Configuration Merging & Includes
Main configuration:
{
"log": {},
"include": [
"site1/config.json",
"site2/config.json"
],
"components": [],
"engines": []
}
Site configuration example:
{
"comments": "site1/config.json",
"listeners": [ <LISTENER1>, <LISTENER2> ],
"hosts": [ <HOST1> ]
}
{
"comments": "site2/config.json",
"listeners": [ <LISTENER3> ],
"hosts": [ <HOST2> ]
}
Xamboo concatenates sections of the same type when merging. the result configuration would be (as interpreted by Xamboo):
{
"log": {},
"listeners": [ <LISTENER1>, <LISTENER2>, <LISTENER3> ],
"hosts": [ <HOST1>, <HOST2> ],
"components": [],
"engines": []
}
1. pluginprefix
"pluginprefix": "instanceA-"
The plugin prefix is appended to every compiled .so plugin.

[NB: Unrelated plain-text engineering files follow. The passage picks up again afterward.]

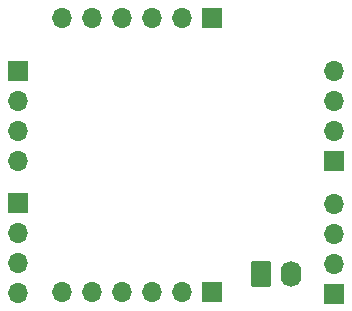
<source format=gbr>
%TF.GenerationSoftware,KiCad,Pcbnew,8.0.3-8.0.3-0~ubuntu22.04.1*%
%TF.CreationDate,2024-06-23T17:20:50+09:00*%
%TF.ProjectId,PCA9685_ver1,50434139-3638-4355-9f76-6572312e6b69,rev?*%
%TF.SameCoordinates,Original*%
%TF.FileFunction,Soldermask,Bot*%
%TF.FilePolarity,Negative*%
%FSLAX46Y46*%
G04 Gerber Fmt 4.6, Leading zero omitted, Abs format (unit mm)*
G04 Created by KiCad (PCBNEW 8.0.3-8.0.3-0~ubuntu22.04.1) date 2024-06-23 17:20:50*
%MOMM*%
%LPD*%
G01*
G04 APERTURE LIST*
G04 Aperture macros list*
%AMRoundRect*
0 Rectangle with rounded corners*
0 $1 Rounding radius*
0 $2 $3 $4 $5 $6 $7 $8 $9 X,Y pos of 4 corners*
0 Add a 4 corners polygon primitive as box body*
4,1,4,$2,$3,$4,$5,$6,$7,$8,$9,$2,$3,0*
0 Add four circle primitives for the rounded corners*
1,1,$1+$1,$2,$3*
1,1,$1+$1,$4,$5*
1,1,$1+$1,$6,$7*
1,1,$1+$1,$8,$9*
0 Add four rect primitives between the rounded corners*
20,1,$1+$1,$2,$3,$4,$5,0*
20,1,$1+$1,$4,$5,$6,$7,0*
20,1,$1+$1,$6,$7,$8,$9,0*
20,1,$1+$1,$8,$9,$2,$3,0*%
G04 Aperture macros list end*
%ADD10R,1.700000X1.700000*%
%ADD11O,1.700000X1.700000*%
%ADD12O,1.740000X2.190000*%
%ADD13RoundRect,0.250000X-0.620000X-0.845000X0.620000X-0.845000X0.620000X0.845000X-0.620000X0.845000X0*%
G04 APERTURE END LIST*
D10*
%TO.C,J8*%
X104775000Y-94257500D03*
D11*
X104775000Y-91717500D03*
X104775000Y-89177500D03*
X104775000Y-86637500D03*
%TD*%
%TO.C,J7*%
X104775000Y-97837500D03*
X104775000Y-100377500D03*
X104775000Y-102917500D03*
D10*
X104775000Y-105457500D03*
%TD*%
%TO.C,J6*%
X78050000Y-97797500D03*
D11*
X78050000Y-100337500D03*
X78050000Y-102877500D03*
X78050000Y-105417500D03*
%TD*%
D12*
%TO.C,J4*%
X101090000Y-103837500D03*
D13*
X98550000Y-103837500D03*
%TD*%
D10*
%TO.C,J3*%
X94400000Y-82087500D03*
D11*
X91860000Y-82087500D03*
X89320000Y-82087500D03*
X86780000Y-82087500D03*
X84240000Y-82087500D03*
X81700000Y-82087500D03*
%TD*%
D10*
%TO.C,J2*%
X94400000Y-105337500D03*
D11*
X91860000Y-105337500D03*
X89320000Y-105337500D03*
X86780000Y-105337500D03*
X84240000Y-105337500D03*
X81700000Y-105337500D03*
%TD*%
%TO.C,J1*%
X78050000Y-94217500D03*
X78050000Y-91677500D03*
X78050000Y-89137500D03*
D10*
X78050000Y-86597500D03*
%TD*%
M02*

</source>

This prevents naming collisions when running multiple Xamboo instances on the same filesystem.
2. log Section
{
"log": {
"enabled": true,
"sys": "file:./logs/xamboo-sys.log",
"pages": "file:./logs/pages.log",
"pagesformat": "%requestid% %clientip% %method% %protocol% %code% %request% %duration%",
"errors": "file:./logs/errors.log",
"stats": "discard"
}
}
The log section can be defined at three levels within the configuration:
- At the root level of the main configuration file (global log settings)
- Inside each listener
- Inside each host
Each level supports different log parameters.